Dido, Queen of Carthage
Cottesloe
The Overcoat
Lyric Hammersmith
Simple plays can be the hardest to get right. James Macdonald has made a dogged assault on the earliest work of Christopher Marlowe. The story is lifted wholesale from Virgil. After Troy’s fall Aeneas arrives in Carthage where Dido promptly falls in love with him. When destiny compels Aeneas to leave for Italy the despairing queen sets fire to herself, and her palace, in a humungous health-and-safety fiasco. Marlowe’s underdeveloped grasp of personality weakens the script. Both major plot-twists — Dido’s infatuation and Aeneas’s departure — are contrived by the gods not by the characters themselves, and this lack of psychological complexity isn’t compensated for by the verse and its occasional flashes of loveliness. The production looks like a rush job done on a nuppence budget. An assured burst of visual charm is needed to sweep us into Marlowe’s mythical neverland. Instead, we get a maisonette. The gods are upstairs behind a yellow drape representing Elysium. The mortals are down below in front of a blackboard partly painted purple. The continent of Africa is suggested by a spillage of mauve granules on the floor. And the detached-retina school of design has been busy in Wardrobe, too. Ganymede wears punk trousers. Winged Mercury has feathers in his ears. Siobhan Redmond’s buxom Venus trembles beneath a Statue of Liberty robe. The Trojans have Elizabethan costumes but the Carthaginians are on their way to a Star Trek convention, and they do that special salute (kiss fist, touch heart) which in sci-fi films indicates the Civilised Alien.

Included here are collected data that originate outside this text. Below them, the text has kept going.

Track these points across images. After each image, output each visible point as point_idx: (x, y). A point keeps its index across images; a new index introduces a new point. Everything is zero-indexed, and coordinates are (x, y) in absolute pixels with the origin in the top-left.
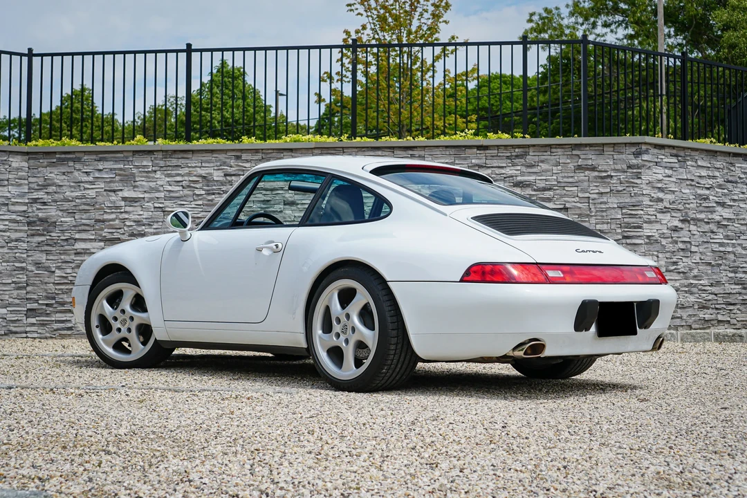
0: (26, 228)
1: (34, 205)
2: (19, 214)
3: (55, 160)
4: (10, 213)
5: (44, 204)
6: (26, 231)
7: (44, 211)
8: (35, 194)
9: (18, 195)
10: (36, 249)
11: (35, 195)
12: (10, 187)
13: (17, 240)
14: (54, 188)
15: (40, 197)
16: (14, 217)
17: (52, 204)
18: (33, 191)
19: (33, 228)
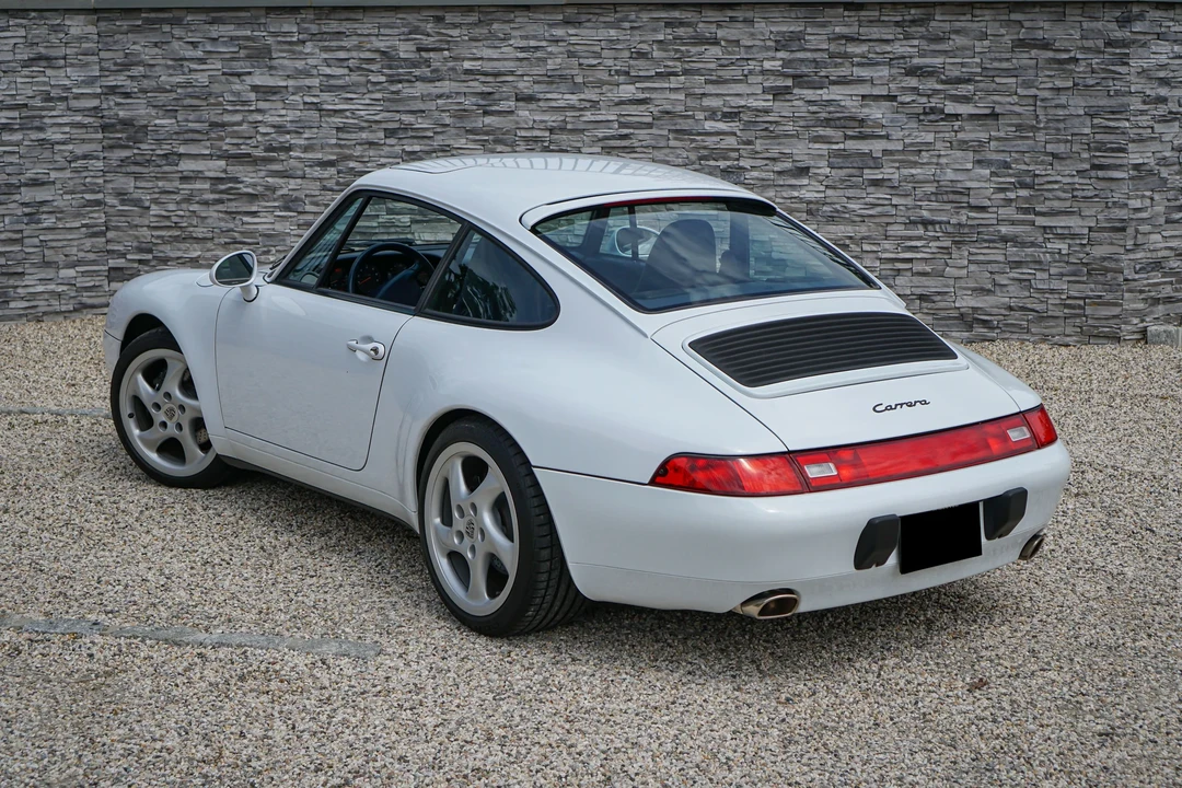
0: (100, 136)
1: (111, 97)
2: (86, 113)
3: (140, 23)
4: (72, 113)
5: (127, 95)
6: (101, 141)
7: (126, 107)
8: (111, 78)
9: (83, 82)
10: (119, 170)
11: (111, 81)
12: (68, 69)
13: (85, 157)
14: (141, 68)
15: (119, 84)
16: (78, 118)
17: (139, 95)
18: (107, 73)
19: (111, 135)
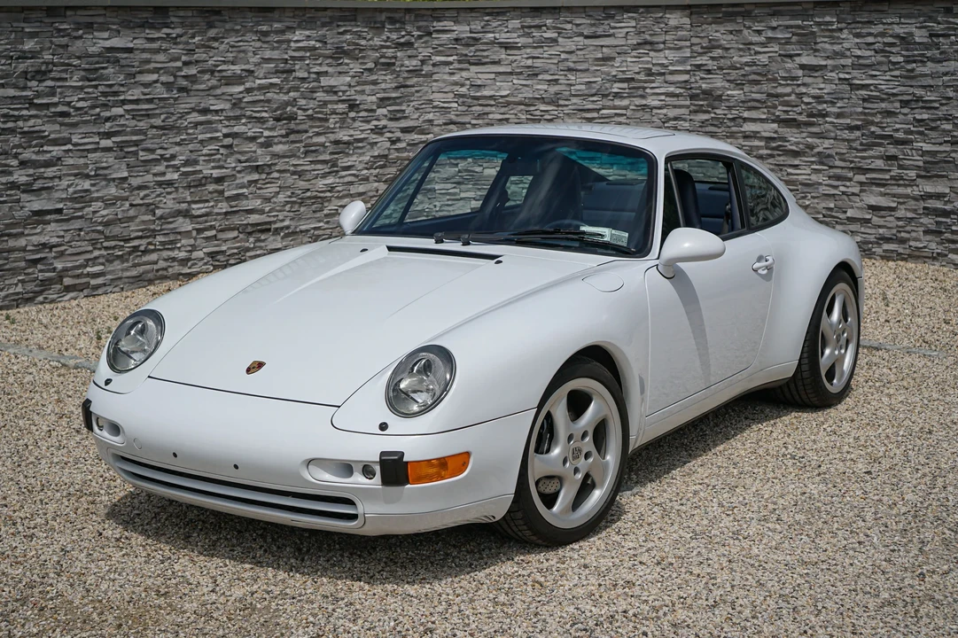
0: (688, 103)
1: (697, 73)
2: (678, 85)
3: (721, 15)
4: (668, 85)
5: (709, 72)
6: (688, 107)
7: (708, 81)
8: (698, 58)
9: (677, 61)
10: (700, 129)
11: (699, 61)
12: (667, 51)
13: (676, 119)
14: (720, 51)
15: (704, 62)
16: (672, 89)
17: (718, 72)
18: (696, 55)
19: (696, 103)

Could great acting lift this muddle heavenwards? Mark Bonnar has a handsome, even a noble head, which surmounts a squat, stubby prop-forward’s body. A useful companion if you want a door forced open but there’s no heroism or profundity in his earnest, wounded Aeneas. As Dido, Anastasia Hille rejects the doomed queen’s grandeur and mystery and plays her as a skittish Sloane determined to score at her first speed-dating event. When the lovers kiss there’s no chemistry and too much physics. They’re like opposed magnets shoved together. As often with Marlowe, one leaves in a mood of thwarted desire. The pre-Shakespearean foothills always sharpen one’s appetite for the silvery summits themselves.
Gogol is another writer whose work can vanish like a snowflake in careless hands. His slight and mystifyingly durable short story The Overcoat has been adapted by Gecko and their actor-manager Amit Lahav. The result is a cast-party crossed with a chimpanzees’ tea party. Instead of 19th-century Russia we’re in Europe during the 1920s. The characters speak smatterings of French, cod-Italian and an unidentified Slavic tongue. And for some reason Gogol’s hero is presented as a Kafkaesque martyr, a neglected cog groaning and squealing in the military-industrial bulldozer. Once he gets his coat the story swells into a Dante-esque ballet of damnation and redemption done with prog-rock lighting and complex sound effects. Mystified, I turned to the programme, where a communiqué from the director explained the furious co-mingling of influences and ideas that help the troupe towards their ‘final concept’. Patience is required and a constant readiness ‘to pick up the “emails” as your brain sends them through’. The audience is prized, like ‘a character, or the lighting’. So that’s why I came out hot, glassy and in need of shade.
As far as I could see the concept was this. Spend a month going mad in a rehearsal room and create a barrage of dances, songs, sketches, bits of mime, bits of Fritz Lang, bits of jazz and kabuki music and hope no one notices it’s a great big splat of intellectual Onanism. That’s how this felt, I’m afraid. A handjob with footnotes. And as far from Gogol as Tony McNulty is from the Order of Merit.